=== TRABAJO PENDIENTE ===
Copia de nuevo, por favor, solo las filas que van desde el comienzo hasta la fila que contiene "Tuotteita tulee valmistaa", ambas incluidas. Reemplaza "asiakas" por "tilaaja" y deja todo lo demás sin cambios.

=== DATOS PROPORCIONADOS ===
= = =
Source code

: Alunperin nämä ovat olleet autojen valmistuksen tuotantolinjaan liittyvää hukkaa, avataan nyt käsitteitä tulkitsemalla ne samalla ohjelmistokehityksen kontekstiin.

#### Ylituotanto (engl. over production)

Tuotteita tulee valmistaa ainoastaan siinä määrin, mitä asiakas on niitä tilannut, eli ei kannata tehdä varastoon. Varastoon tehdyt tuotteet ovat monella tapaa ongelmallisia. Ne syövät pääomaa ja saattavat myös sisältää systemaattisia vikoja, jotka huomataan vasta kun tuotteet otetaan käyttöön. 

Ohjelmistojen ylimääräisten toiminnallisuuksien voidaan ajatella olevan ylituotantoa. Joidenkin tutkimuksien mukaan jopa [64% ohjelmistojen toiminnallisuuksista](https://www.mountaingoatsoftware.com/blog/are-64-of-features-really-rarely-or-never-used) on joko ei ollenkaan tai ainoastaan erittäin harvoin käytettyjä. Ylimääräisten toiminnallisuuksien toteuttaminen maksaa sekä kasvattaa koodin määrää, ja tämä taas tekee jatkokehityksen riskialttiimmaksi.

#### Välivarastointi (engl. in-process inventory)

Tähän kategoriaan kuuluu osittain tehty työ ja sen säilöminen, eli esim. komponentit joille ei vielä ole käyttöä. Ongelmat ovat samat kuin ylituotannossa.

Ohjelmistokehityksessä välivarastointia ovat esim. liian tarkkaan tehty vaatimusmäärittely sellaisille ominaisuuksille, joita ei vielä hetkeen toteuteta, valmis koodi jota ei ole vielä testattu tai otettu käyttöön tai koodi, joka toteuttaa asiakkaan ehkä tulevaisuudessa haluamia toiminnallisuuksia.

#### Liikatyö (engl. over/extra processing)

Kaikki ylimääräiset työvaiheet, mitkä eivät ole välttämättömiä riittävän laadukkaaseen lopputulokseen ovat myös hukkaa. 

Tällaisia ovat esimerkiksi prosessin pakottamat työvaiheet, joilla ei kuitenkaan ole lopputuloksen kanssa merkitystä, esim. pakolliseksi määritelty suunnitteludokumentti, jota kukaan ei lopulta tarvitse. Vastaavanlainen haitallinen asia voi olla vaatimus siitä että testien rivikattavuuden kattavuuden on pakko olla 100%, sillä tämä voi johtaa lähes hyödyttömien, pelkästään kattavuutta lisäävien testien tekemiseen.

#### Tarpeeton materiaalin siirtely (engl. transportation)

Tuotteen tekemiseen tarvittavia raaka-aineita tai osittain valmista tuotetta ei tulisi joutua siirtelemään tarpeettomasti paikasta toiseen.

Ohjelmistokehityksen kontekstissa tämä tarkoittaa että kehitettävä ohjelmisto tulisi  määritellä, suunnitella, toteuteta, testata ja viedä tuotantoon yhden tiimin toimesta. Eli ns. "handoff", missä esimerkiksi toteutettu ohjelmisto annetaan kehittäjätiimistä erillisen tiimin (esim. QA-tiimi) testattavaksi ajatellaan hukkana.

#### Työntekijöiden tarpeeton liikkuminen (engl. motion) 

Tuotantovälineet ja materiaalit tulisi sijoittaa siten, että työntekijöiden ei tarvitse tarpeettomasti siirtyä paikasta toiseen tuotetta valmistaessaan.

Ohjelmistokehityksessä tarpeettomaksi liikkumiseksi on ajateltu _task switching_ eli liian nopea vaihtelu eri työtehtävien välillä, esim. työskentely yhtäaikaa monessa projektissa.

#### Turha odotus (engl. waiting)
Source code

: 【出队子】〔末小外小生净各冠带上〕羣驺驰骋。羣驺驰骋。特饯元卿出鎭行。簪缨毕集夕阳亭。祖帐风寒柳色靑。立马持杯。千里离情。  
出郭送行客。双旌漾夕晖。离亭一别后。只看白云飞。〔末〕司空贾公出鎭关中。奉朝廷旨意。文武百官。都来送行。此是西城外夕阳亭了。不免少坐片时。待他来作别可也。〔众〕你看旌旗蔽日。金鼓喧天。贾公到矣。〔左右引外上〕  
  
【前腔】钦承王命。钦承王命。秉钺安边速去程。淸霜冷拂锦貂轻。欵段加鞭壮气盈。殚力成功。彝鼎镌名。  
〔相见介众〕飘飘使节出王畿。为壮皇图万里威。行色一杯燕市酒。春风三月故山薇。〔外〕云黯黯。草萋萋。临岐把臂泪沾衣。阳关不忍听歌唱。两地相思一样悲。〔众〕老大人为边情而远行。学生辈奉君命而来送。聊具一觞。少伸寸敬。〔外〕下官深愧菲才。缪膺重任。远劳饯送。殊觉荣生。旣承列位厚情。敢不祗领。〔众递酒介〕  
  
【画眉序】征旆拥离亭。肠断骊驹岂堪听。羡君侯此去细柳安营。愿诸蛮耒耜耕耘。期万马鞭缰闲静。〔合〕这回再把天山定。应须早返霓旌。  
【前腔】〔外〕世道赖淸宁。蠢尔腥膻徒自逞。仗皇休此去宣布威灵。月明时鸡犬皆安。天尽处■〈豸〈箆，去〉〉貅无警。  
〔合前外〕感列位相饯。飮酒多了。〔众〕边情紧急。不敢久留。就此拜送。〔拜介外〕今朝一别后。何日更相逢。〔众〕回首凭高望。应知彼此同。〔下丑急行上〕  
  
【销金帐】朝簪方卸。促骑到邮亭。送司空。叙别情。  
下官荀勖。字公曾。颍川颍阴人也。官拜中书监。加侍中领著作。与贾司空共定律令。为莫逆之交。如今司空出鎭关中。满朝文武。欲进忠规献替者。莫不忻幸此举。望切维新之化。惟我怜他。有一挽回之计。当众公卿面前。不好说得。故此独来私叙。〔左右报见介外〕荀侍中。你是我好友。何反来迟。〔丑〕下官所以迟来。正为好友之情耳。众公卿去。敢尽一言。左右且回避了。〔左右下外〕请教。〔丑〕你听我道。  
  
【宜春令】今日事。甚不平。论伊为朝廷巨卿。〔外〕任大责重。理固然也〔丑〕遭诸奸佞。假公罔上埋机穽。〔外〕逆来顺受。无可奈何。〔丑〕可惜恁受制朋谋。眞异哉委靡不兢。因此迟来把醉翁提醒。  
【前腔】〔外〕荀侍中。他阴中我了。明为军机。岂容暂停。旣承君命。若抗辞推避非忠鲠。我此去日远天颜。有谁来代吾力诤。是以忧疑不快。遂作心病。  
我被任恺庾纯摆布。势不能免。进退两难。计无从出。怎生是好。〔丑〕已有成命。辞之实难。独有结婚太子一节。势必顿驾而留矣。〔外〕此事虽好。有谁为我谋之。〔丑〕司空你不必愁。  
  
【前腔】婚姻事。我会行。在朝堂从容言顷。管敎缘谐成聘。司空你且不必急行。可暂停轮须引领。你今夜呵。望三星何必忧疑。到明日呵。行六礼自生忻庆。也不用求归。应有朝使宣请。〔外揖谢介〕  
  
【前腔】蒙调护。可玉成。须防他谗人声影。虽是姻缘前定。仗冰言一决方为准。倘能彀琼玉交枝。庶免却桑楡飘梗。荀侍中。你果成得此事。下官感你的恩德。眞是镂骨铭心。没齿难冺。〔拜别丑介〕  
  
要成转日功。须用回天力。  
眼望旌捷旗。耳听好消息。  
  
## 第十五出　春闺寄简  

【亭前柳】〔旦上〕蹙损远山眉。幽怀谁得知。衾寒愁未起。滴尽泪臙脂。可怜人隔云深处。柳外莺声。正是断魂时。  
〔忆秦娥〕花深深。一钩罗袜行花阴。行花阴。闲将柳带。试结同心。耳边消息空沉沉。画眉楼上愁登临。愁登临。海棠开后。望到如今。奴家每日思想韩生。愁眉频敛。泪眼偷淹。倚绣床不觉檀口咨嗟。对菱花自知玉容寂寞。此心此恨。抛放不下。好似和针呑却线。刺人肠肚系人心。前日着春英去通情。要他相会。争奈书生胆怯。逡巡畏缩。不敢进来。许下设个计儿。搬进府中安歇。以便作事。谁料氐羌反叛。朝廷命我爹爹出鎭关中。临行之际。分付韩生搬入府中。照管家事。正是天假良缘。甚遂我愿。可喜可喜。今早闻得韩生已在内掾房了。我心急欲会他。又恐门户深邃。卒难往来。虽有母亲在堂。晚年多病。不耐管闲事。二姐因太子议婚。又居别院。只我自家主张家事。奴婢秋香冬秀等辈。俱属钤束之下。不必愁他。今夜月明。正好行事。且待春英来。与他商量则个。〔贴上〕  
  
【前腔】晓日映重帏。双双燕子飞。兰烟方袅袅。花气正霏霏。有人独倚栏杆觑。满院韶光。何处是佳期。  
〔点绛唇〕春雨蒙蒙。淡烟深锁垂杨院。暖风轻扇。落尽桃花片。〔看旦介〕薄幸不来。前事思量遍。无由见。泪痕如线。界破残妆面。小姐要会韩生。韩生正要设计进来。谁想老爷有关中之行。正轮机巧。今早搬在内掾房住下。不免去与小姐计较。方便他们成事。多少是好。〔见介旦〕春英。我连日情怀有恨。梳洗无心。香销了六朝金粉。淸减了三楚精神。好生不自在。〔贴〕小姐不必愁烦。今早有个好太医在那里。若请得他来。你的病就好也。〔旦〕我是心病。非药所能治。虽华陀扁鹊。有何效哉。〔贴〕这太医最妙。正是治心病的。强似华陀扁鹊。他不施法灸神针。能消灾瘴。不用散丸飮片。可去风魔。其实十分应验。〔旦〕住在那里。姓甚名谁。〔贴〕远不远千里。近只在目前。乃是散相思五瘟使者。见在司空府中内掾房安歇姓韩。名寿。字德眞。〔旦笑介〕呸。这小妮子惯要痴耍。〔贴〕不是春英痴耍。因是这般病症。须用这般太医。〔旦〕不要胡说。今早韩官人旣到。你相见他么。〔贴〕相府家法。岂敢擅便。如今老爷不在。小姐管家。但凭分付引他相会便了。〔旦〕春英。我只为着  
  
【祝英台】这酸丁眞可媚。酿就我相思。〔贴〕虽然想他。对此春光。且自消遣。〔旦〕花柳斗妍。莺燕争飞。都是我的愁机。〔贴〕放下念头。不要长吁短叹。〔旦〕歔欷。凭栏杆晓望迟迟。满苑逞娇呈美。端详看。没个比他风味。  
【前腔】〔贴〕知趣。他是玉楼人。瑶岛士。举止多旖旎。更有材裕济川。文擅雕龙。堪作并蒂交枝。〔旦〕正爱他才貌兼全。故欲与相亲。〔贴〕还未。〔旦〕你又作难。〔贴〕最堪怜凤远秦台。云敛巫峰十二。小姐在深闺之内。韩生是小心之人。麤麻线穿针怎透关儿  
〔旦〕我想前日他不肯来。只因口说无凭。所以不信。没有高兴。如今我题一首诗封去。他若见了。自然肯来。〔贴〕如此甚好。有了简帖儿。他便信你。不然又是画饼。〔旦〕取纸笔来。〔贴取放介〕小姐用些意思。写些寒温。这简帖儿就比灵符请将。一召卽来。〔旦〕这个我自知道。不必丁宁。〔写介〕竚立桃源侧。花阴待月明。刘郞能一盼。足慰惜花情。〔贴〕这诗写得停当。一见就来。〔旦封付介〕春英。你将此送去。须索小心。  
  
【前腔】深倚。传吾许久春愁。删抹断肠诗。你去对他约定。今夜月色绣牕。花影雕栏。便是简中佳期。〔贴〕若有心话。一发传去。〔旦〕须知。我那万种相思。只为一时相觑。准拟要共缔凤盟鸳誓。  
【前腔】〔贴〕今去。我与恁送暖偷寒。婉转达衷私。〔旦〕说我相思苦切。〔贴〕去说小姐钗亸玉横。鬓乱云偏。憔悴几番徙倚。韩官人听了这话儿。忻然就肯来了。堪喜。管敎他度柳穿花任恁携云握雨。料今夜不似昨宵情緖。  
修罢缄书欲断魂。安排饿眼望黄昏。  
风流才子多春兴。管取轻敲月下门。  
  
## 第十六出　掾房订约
= = =
=== SOLUCIÓN PROPUESTA ===
Source code

: Alunperin nämä ovat olleet autojen valmistuksen tuotantolinjaan liittyvää hukkaa, avataan nyt käsitteitä tulkitsemalla ne samalla ohjelmistokehityksen kontekstiin.

#### Ylituotanto (engl. over production)

Tuotteita tulee valmistaa ainoastaan siinä määrin, mitä tilaaja on niitä tilannut, eli ei kannata tehdä varastoon. Varastoon tehdyt tuotteet ovat monella tapaa ongelmallisia. Ne syövät pääomaa ja saattavat myös sisältää systemaattisia vikoja, jotka huomataan vasta kun tuotteet otetaan käyttöön. 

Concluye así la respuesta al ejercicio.